“I think a painter’s first job is to get someone to look at a painting. Perhaps it’s about motion and light. Having a heightened sense of the painting changing in front of your eyes gives it an almost cinematic quality—light moves across the surface and makes new images before your eyes." —Jacqueline Humphries
Over the course of her nearly 30-year career, Jacqueline Humphries (b. 1960, New Orleans, Louisiana) has emerged as a singular force in contemporary art, an influential “artist’s artist” whose signature abstract works in metallic and ultraviolet pigments must be experienced firsthand.
Jacqueline Humphries is the artist’s first solo museum exhibition in nearly a decade and the very first to be held in her hometown. Comprised of entirely new works, the exhibition is the most extensive presentation to date of both her silver and blacklight paintings. Humphries’ densely layered, atmospheric canvases activate, and are activated by, the space around
them.

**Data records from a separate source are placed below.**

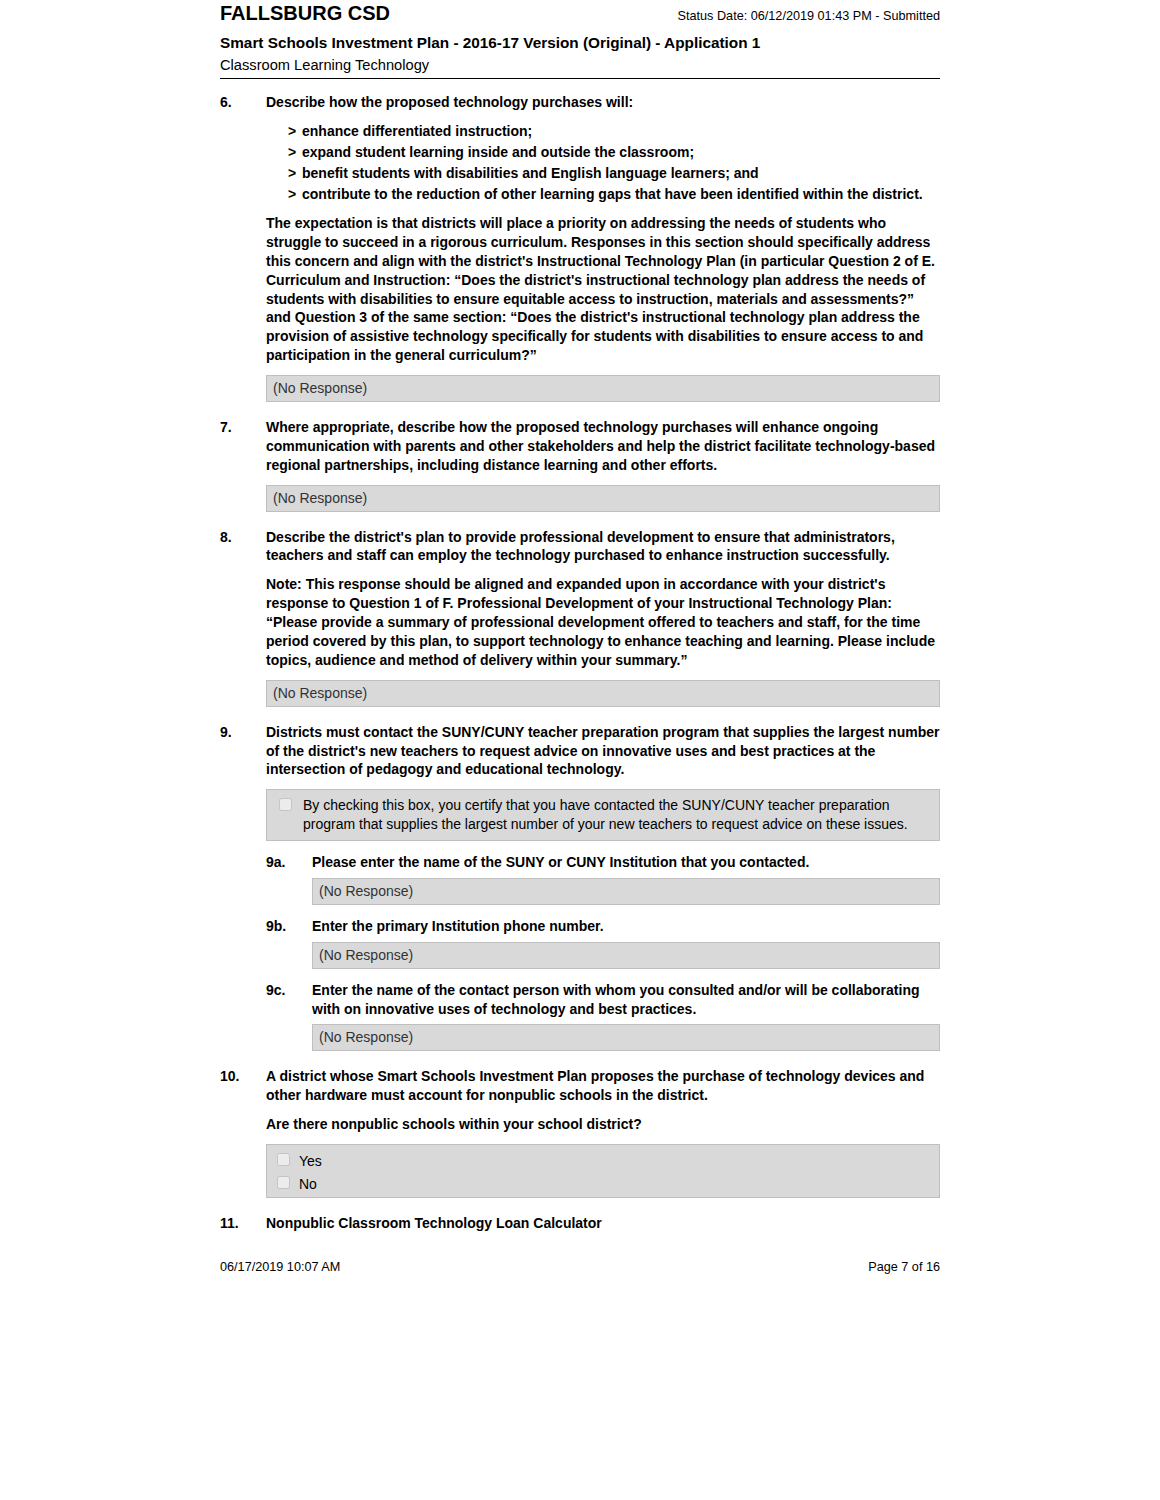FALLSBURG CSD
Status Date: 06/12/2019 01:43 PM - Submitted
Smart Schools Investment Plan - 2016-17 Version (Original) - Application 1
Classroom Learning Technology
6.
Describe how the proposed technology purchases will:
enhance differentiated instruction;
expand student learning inside and outside the classroom;
benefit students with disabilities and English language learners; and
contribute to the reduction of other learning gaps that have been identified within the district.
The expectation is that districts will place a priority on addressing the needs of students who struggle to succeed in a rigorous curriculum. Responses in this section should specifically address this concern and align with the district's Instructional Technology Plan (in particular Question 2 of E. Curriculum and Instruction: “Does the district's instructional technology plan address the needs of students with disabilities to ensure equitable access to instruction, materials and assessments?” and Question 3 of the same section: “Does the district's instructional technology plan address the provision of assistive technology specifically for students with disabilities to ensure access to and participation in the general curriculum?”
(No Response)
7.
Where appropriate, describe how the proposed technology purchases will enhance ongoing communication with parents and other stakeholders and help the district facilitate technology-based regional partnerships, including distance learning and other efforts.
(No Response)
8.
Describe the district's plan to provide professional development to ensure that administrators, teachers and staff can employ the technology purchased to enhance instruction successfully.
Note: This response should be aligned and expanded upon in accordance with your district's response to Question 1 of F. Professional Development of your Instructional Technology Plan: “Please provide a summary of professional development offered to teachers and staff, for the time period covered by this plan, to support technology to enhance teaching and learning. Please include topics, audience and method of delivery within your summary.”
(No Response)
9.
Districts must contact the SUNY/CUNY teacher preparation program that supplies the largest number of the district's new teachers to request advice on innovative uses and best practices at the intersection of pedagogy and educational technology.
By checking this box, you certify that you have contacted the SUNY/CUNY teacher preparation program that supplies the largest number of your new teachers to request advice on these issues.
9a.
Please enter the name of the SUNY or CUNY Institution that you contacted.
(No Response)
9b.
Enter the primary Institution phone number.
(No Response)
9c.
Enter the name of the contact person with whom you consulted and/or will be collaborating with on innovative uses of technology and best practices.
(No Response)
10.
A district whose Smart Schools Investment Plan proposes the purchase of technology devices and other hardware must account for nonpublic schools in the district.
Are there nonpublic schools within your school district?
Yes
No
11.
Nonpublic Classroom Technology Loan Calculator
06/17/2019 10:07 AM
Page 7 of 16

The muted metallic surfaces of the silver paintings respond to shifting natural light and change with the movements of the viewer, positioning abstract painting as a theatrical, time-based art. The black-light paintings reveal their true nature—and actually emit light—only when “excited” by ultraviolet bulbs. These paintings, hung in a darkened environment, immerse viewers in spectacular fluorescence, and amplify their awareness of viewing and being viewed by others. Both bodies of works self-consciously engage the history of art and refer to popular culture as well, melding the drips, zips, and dots of mid-century abstraction with psychedelia and cinema’s silver screen.
This exhibition was organized by Carnegie Museum of Art.